● What to produce:
Would you filter the listing below so that only lines with the word "ftohtë" remain?

☆ ☆ ☆ ☆

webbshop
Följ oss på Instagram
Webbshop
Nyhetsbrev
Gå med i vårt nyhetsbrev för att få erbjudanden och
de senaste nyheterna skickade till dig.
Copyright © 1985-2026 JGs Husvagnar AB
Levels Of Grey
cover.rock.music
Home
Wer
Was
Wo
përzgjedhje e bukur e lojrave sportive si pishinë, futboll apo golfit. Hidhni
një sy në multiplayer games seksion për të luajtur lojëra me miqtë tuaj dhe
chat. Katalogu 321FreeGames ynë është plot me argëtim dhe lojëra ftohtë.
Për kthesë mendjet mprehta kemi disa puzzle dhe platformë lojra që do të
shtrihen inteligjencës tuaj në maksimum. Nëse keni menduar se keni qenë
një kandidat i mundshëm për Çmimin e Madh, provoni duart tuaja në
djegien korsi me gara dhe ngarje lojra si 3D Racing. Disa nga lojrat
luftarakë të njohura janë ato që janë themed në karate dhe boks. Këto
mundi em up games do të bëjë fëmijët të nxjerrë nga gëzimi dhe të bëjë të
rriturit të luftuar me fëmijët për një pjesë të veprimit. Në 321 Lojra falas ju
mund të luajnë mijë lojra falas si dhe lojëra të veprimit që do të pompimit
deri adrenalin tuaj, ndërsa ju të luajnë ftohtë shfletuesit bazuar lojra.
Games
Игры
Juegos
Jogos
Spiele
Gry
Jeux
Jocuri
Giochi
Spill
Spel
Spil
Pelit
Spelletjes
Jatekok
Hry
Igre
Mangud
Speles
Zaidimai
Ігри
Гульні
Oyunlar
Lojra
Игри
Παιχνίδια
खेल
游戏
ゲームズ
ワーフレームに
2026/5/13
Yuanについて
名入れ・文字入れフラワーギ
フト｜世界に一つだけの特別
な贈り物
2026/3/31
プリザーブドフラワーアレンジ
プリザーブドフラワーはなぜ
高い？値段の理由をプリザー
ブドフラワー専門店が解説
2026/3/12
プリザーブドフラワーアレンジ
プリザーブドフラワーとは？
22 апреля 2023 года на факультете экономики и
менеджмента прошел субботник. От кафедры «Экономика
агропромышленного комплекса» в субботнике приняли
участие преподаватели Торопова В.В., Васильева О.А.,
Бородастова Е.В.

☆ ☆ ☆ ☆

● The completed task:
chat. Katalogu 321FreeGames ynë është plot me argëtim dhe lojëra ftohtë.
deri adrenalin tuaj, ndërsa ju të luajnë ftohtë shfletuesit bazuar lojra.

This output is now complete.